Let’s look at total flights per airline per route

The most popular route for AM West is Phoenix and the most popular route for ALASKA is Seattle. In general, AM WEST looks to have more flights in most cities compared to ALASKA.

ggplot(flights_per_city_per_airline,aes(fill=Airline,x=reorder(City,`Total Flights`),y=`Total Flights`)) +
  geom_bar(position="dodge", stat="identity") +
  coord_flip()

What percent of flights per airline per route are delayed?

Intersting findings include:
* AM WEST has a lot of routes and it also has more delays compared to ALASKA.
* San Francisco has the most delays for both airlines.
* Phoenix has the most routes for AM WEST but the lowest % delays

flights_perct <- flights_per_city_per_airline %>% 
    mutate(`Percent Flights Delayed` = delayed/`Total Flights`,
           `Percent Flights On Time` = `on time` / `Total Flights`)
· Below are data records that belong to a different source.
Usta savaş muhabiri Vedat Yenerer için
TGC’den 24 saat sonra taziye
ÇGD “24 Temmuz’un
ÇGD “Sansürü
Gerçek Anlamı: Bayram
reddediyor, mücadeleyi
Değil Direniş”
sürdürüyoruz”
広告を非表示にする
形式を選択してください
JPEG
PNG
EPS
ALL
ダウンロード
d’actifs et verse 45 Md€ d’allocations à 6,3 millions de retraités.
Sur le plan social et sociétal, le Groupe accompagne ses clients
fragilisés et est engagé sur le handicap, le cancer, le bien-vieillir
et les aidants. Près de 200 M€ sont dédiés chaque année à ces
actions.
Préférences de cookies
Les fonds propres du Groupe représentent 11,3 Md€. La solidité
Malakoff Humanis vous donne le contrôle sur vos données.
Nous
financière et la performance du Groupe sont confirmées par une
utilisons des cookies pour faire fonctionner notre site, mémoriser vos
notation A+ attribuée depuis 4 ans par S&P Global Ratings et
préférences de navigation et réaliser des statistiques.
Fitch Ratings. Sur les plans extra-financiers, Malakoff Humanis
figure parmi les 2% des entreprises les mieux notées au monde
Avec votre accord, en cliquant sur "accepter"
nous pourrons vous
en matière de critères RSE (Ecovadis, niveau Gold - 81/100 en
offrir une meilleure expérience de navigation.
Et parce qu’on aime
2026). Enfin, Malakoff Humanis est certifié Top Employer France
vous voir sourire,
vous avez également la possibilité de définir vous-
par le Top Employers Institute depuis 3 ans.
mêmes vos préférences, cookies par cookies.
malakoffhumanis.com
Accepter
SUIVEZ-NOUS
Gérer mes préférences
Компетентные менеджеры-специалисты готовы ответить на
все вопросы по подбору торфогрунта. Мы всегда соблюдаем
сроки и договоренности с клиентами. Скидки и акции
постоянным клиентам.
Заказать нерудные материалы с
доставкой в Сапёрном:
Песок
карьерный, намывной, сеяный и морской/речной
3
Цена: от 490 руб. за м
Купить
ggplot(flights_perct,aes(fill=Airline,x=reorder(City,-`Percent Flights Delayed`),y=`Percent Flights Delayed`)) + 
  geom_bar(position="dodge", stat="identity") +
  coord_flip()

Do flight routes with more flights have more or fewer delays?

The most popular route for AM West, Phoenix, has the lowest percent delays
AM West has more delays than ALASKA when comparing city to city routes

ggplot(flights_perct,aes(fill=City,x=`Total Flights`,label=City,y=`Percent Flights Delayed`,shape=City,color=Airline,size=4)) + 
  geom_point() +
  guides(size=FALSE)

Conclusion

It is clear that although the airline, AM WEST, has more flights, they are delayed more often than the airline ALASKA. The most common route for AM WEST to Phoenix has the lowest % delays. With more data from more airlines it would be interesting to see if the correlation of increased number of flights and fewer delays holds. I would recommend flying ALASKA if possible to avoid delays. It would be interesting to be able to bring cost into this analysis.